Researchers at the Perelman School of Medicine found that even a low rate of evictions could significantly increase the spread of COVID-19 throughout the United States.

When tenants are evicted, most people "double up" with other households, contributing to the spread of COVID-19 within households, Penn Medicine News reported. With more people living together, it is hard to follow social distancing measures, which slow community transmission.

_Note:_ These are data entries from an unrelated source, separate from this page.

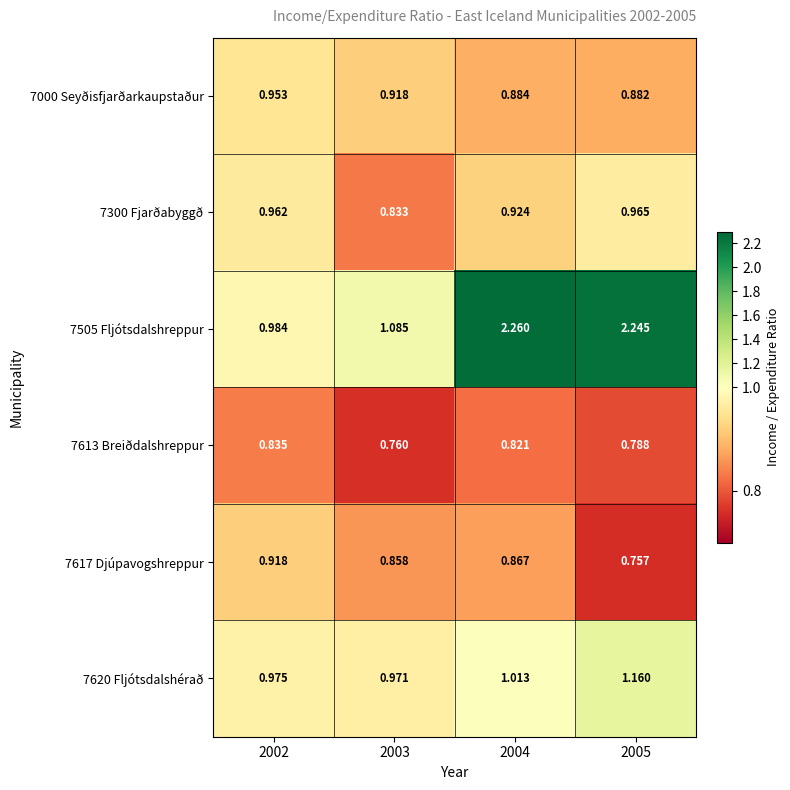

Is the value of 7617 Djúpavogshreppur at 2002 greater than the value of 7620 Fljótsdalshérað at 2005?

No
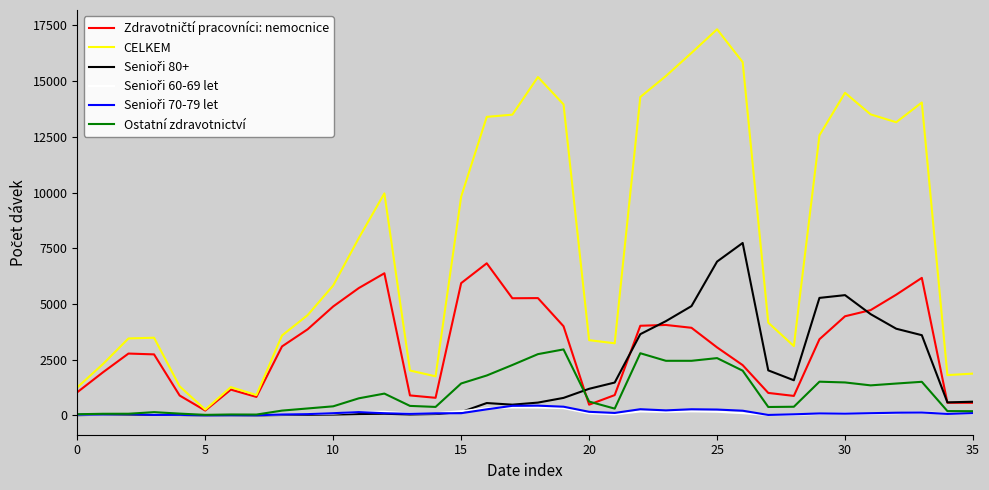

What is the maximum value shown in the chart?

17322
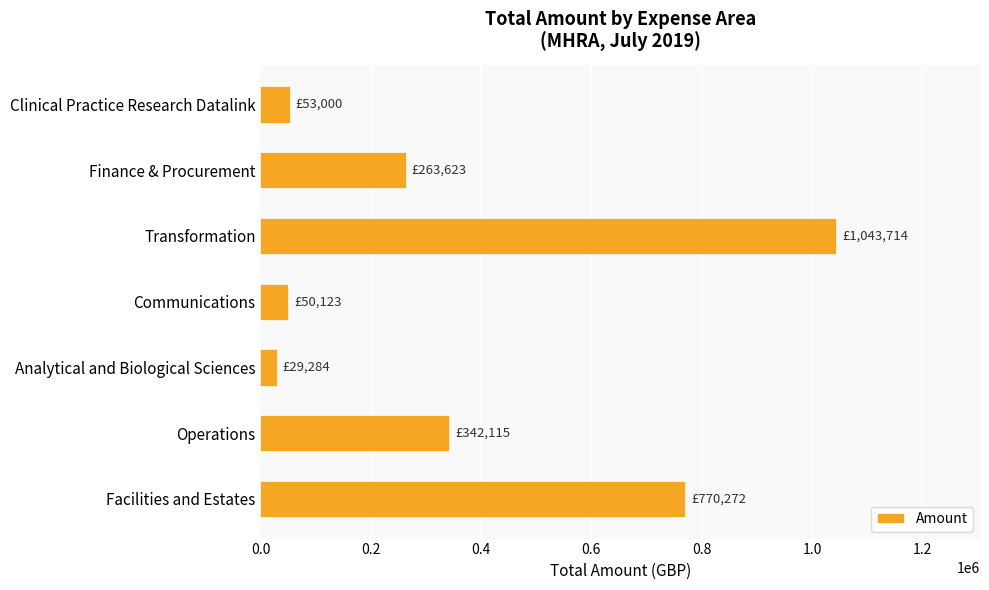

At which label is the value closest to 536499?

Operations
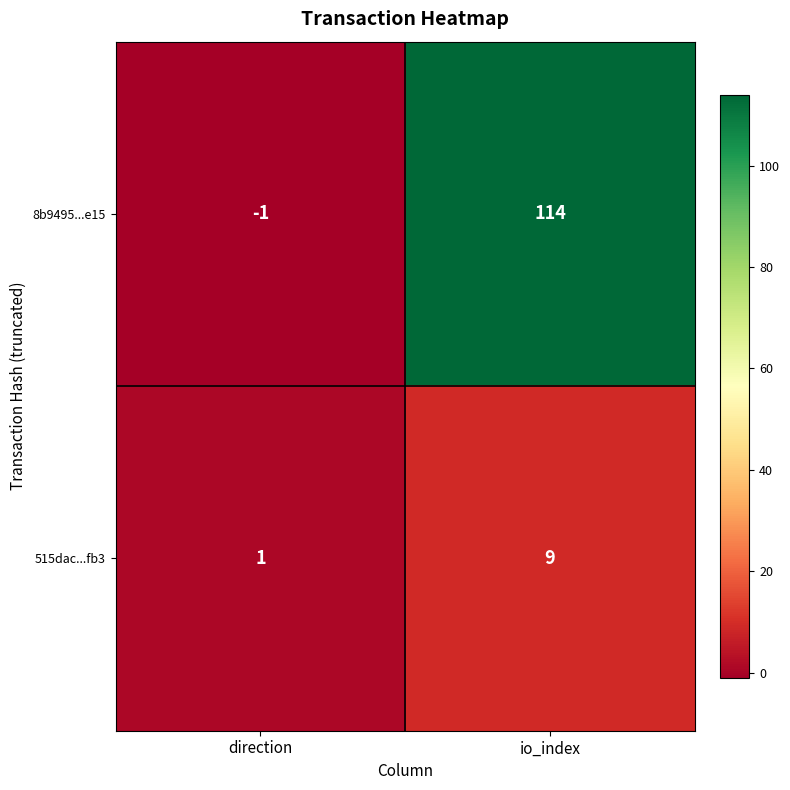

How many positive values does the 8b9495...e15 series have?

1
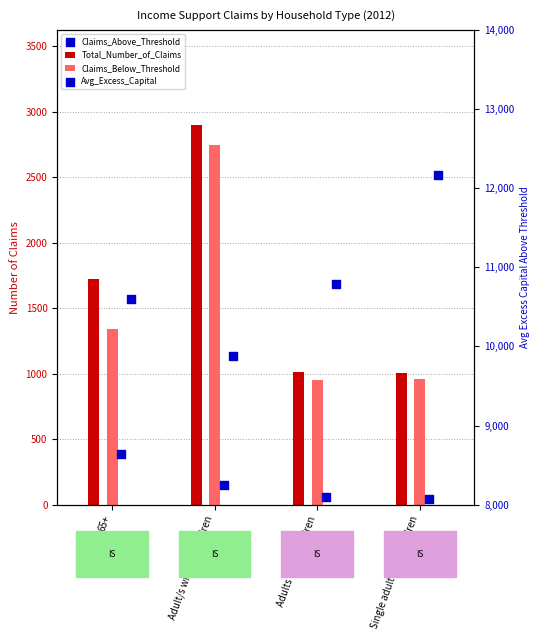

Which series reaches the minimum Y coordinate?

Claims_Above_Threshold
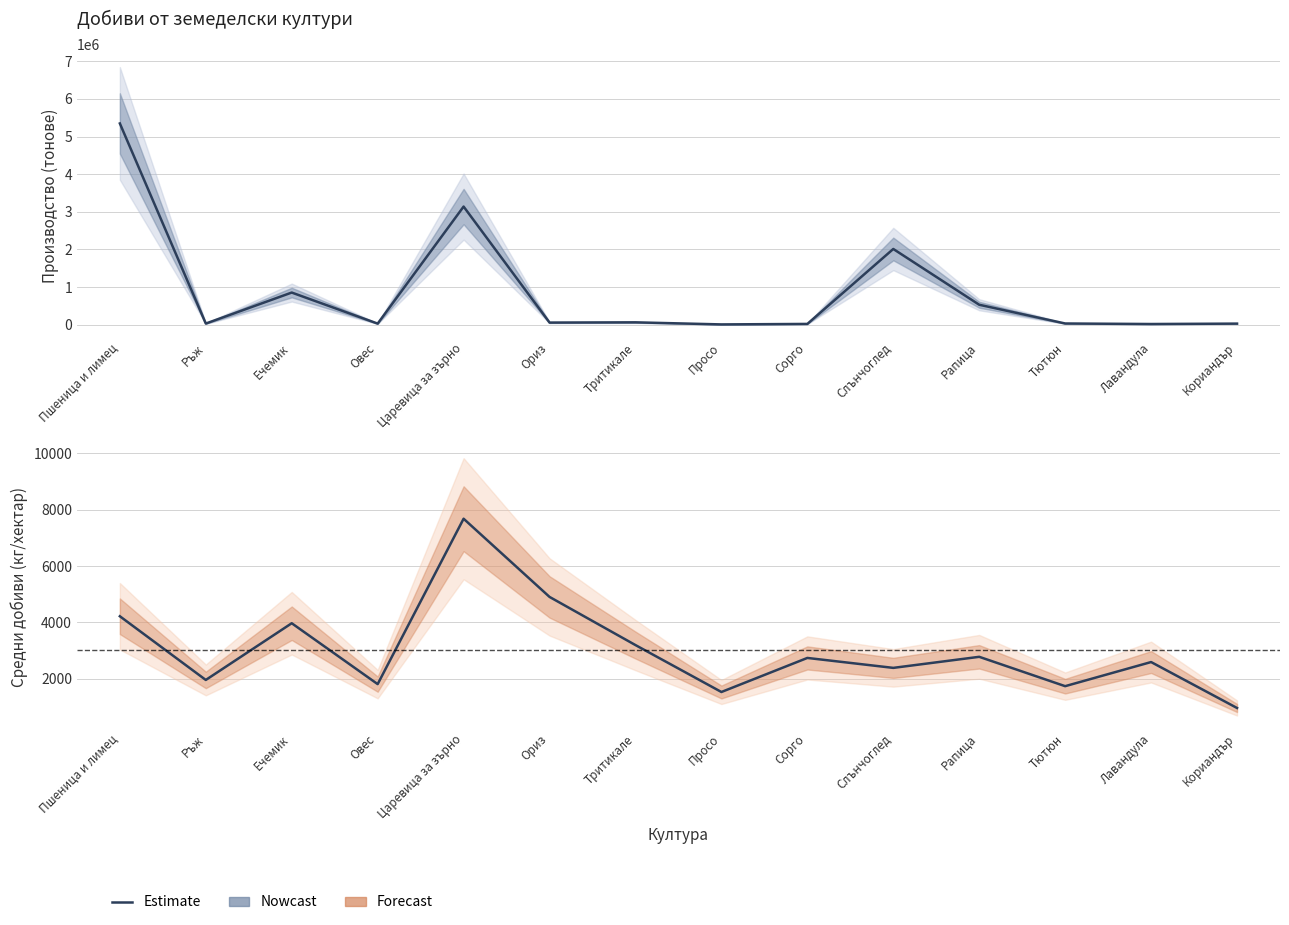

The chart shows a value of 4107 at Слънчоглед. True or false?

False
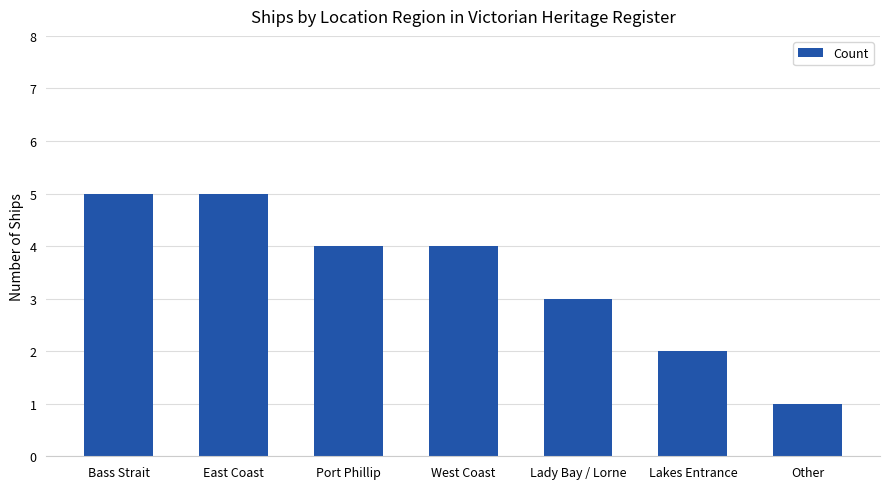

What position from the right is Other?

1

“A larger household has more opportunities for the virus to get into the home, and once it’s there, it can spread more,” professor of Epidemiology Michale Levy told Penn Medicine News. “Those two things act multiplicatively and have outsized repercussions on the growth rate of the epidemic.”

In Philadelphia, the confounding impacts of mass unemployment and viral transmission in the home are most prominent in poorer communities of color, Penn Medicine News reported. The researchers found that evictions could cause 53,000 extra infections across the city.

The Penn Housing Rights Project has worked to defend low-income tenants facing eviction in Philadelphia through direct representation and a tenant support hotline.  Philadelphia's response to the ongoing housing crisis continues to change, which has created a challenge that Penn Law School students are trying to combat.

The Aspen Institute found that the United States may be facing its most severe housing crisis in history. In August 2020, researchers predicted that between 30 and 40 million Americans would be at risk of eviction in the coming months. 

After President Joe Biden was inaugurated, he signed an executive order extending the moratorium on evictions for renters who fell behind on payments during the pandemic, Forbes reported. The Centers for Disease Control and Prevention authorized the extension through March 31.